The Court of Appeal also held that the documents were to be regarded as "commercial secrets" (trade secrets) according to chapter 36, section 6, the Swedish Procedural Code. According to this section, trade secrets are exempt from disclosure unless there are extraordinary reasons for disclosing them. When determining if there were extraordinary reasons for disclosing the documents, the Court of Appeal held that it must balance the relevance of the trade secrets as evidence and the economic value of the secrets (that is, the value for the respondent party of withholding the information). Furthermore, the court held that it must consider whether disclosure would cause the party significant harm.
It noted that the arbitrators had decided to order Yara to produce the documents and had also granted Acron permission to bring the request of disclosing the documents before the District Court. With reference to the arbitrators' decisions, the Court of Appeal concluded that the documents were relevant as evidence in the case and that Acron had a justified interest in seeing the documents. Therefore, the court concluded that there were strong reasons for disclosing the documents.
When determining whether the disclosure would cause Yara significant harm, the Court of Appeal held that Yara had only argued in general terms. It also noted that the documents were quite old, which according to the court, led it to the conclusion that Yara's interest in not disclosing the secrets must have been reduced over time. Therefore, the Court of Appeal concluded that Acron's interest in taking part of the documents prevailed over Yara's interest in not disclosing them and ordered Yara to produce the documents in the arbitration proceedings.

Comment

One might ask whether the recent decision from the Court of Appeal has made it easier for a party in an arbitration to have its request to order a counterparty (or a third party) to produce documents relating to trade secrets approved by a Swedish court.

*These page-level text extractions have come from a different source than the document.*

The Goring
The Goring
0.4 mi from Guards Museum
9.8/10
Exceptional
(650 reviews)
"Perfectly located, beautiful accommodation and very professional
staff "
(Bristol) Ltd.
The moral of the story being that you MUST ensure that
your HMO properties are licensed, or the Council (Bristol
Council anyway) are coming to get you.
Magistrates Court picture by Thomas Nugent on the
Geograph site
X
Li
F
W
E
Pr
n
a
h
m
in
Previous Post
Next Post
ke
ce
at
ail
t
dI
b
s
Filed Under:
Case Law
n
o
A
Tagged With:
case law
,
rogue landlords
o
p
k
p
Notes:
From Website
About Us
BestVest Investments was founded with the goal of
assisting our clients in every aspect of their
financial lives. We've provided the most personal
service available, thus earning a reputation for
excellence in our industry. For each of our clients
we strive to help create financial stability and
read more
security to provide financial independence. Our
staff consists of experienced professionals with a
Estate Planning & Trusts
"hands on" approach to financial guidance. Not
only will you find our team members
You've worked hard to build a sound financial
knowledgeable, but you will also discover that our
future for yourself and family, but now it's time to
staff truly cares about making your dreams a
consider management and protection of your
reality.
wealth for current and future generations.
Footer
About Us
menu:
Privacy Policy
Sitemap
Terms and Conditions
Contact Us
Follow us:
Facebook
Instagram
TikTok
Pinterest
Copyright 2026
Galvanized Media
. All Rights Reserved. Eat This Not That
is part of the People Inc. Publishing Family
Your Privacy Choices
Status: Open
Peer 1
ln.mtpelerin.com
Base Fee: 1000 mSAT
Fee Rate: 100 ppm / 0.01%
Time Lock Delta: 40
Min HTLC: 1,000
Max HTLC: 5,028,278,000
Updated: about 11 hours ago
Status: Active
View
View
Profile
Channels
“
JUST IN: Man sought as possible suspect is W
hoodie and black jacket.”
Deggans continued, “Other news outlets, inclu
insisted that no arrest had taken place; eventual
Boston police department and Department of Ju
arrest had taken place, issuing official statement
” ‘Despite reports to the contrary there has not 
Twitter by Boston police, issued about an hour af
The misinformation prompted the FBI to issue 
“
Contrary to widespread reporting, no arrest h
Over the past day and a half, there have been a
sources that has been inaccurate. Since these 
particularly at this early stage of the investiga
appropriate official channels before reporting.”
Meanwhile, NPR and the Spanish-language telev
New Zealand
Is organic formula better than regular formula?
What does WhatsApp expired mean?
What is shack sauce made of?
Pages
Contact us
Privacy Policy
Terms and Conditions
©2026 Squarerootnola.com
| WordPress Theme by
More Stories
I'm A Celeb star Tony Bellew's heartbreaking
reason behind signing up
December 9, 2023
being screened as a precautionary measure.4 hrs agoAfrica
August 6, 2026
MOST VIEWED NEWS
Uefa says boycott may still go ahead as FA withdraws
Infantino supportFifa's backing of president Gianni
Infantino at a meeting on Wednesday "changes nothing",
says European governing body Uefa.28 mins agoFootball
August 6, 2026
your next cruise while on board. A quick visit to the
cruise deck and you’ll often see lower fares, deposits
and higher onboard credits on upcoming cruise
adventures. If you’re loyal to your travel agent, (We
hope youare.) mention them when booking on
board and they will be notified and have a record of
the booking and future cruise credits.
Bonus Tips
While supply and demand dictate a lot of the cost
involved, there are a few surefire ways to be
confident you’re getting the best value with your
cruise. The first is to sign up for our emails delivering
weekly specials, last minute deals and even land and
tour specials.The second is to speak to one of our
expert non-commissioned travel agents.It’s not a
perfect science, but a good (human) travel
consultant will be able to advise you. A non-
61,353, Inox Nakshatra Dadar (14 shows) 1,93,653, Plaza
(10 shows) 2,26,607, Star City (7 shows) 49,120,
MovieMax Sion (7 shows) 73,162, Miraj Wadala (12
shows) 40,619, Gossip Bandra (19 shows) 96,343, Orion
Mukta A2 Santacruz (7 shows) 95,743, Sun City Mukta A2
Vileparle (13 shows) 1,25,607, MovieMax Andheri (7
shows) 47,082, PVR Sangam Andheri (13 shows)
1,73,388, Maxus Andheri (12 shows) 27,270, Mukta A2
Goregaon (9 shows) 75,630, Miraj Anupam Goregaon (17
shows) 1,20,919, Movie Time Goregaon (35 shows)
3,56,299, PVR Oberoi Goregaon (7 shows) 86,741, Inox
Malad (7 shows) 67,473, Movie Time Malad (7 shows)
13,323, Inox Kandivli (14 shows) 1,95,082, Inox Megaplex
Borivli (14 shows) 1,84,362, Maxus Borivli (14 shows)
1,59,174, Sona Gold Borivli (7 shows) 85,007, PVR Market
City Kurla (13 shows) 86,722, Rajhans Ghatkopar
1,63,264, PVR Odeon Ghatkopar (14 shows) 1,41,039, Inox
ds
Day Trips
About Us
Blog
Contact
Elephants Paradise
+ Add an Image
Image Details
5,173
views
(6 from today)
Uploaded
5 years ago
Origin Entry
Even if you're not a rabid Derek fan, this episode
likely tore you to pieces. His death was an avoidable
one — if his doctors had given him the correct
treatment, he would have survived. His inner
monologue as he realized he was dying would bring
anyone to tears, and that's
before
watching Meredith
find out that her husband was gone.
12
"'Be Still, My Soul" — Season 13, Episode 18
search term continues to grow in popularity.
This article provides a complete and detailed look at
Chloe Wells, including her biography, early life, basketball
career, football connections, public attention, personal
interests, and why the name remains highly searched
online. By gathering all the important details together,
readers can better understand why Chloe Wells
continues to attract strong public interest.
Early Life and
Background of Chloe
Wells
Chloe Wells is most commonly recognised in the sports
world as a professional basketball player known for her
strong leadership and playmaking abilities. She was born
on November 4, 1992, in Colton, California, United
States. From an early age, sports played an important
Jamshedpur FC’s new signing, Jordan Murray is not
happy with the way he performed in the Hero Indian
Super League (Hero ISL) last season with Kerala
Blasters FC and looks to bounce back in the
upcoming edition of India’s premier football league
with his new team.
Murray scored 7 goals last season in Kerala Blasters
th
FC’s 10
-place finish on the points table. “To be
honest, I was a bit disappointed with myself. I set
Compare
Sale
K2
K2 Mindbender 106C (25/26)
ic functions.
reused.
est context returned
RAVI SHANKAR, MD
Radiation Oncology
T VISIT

According to chapter 36, section 6 of the Swedish Procedural Code, a party cannot be ordered to disclose documents relating to commercial secrets (trade secrets), unless there are extraordinary reasons for doing so. When determining whether there are extraordinary reasons, a court must consider the documents to be of evidentiary relevance and also balance the interests of the party seeking disclosure against those of the party from whom disclosure is sought.
The Court of Appeal based its conclusion of the documents being important as evidence on the fact that the arbitrators had concluded that the documents were relevant as evidence in the arbitration and that there were strong reasons for ordering Yara to produce the documents and permitting Acron to bring its request of producing the documents to the District Court. Therefore, the Court of Appeal relied on the arbitral tribunal's assessment of the evidentiary value. It is to be noted that this approach of the Svea Court of Appeal appears to be different to the approach taken by the Court of Appeal in its decision from March 2010 (see Legal update, Svea Court of Appeal orders party to produce source code files in arbitration proceedings), when the court made its own assessment of whether the documents were of evidentiary value instead of referring to the arbitrator's assessment.
This recent decision from the Court of Appeal implies that it is relatively easy for the requesting party to persuade the court that there are "extraordinary reasons" whereby documents containing trade secrets may be ordered to be disclosed if the requesting party can refer to a decision by the arbitrators to produce those documents. This is unless the respondent party is able to provide sufficient evidence showing that the disclosure of the documents will cause significant harm.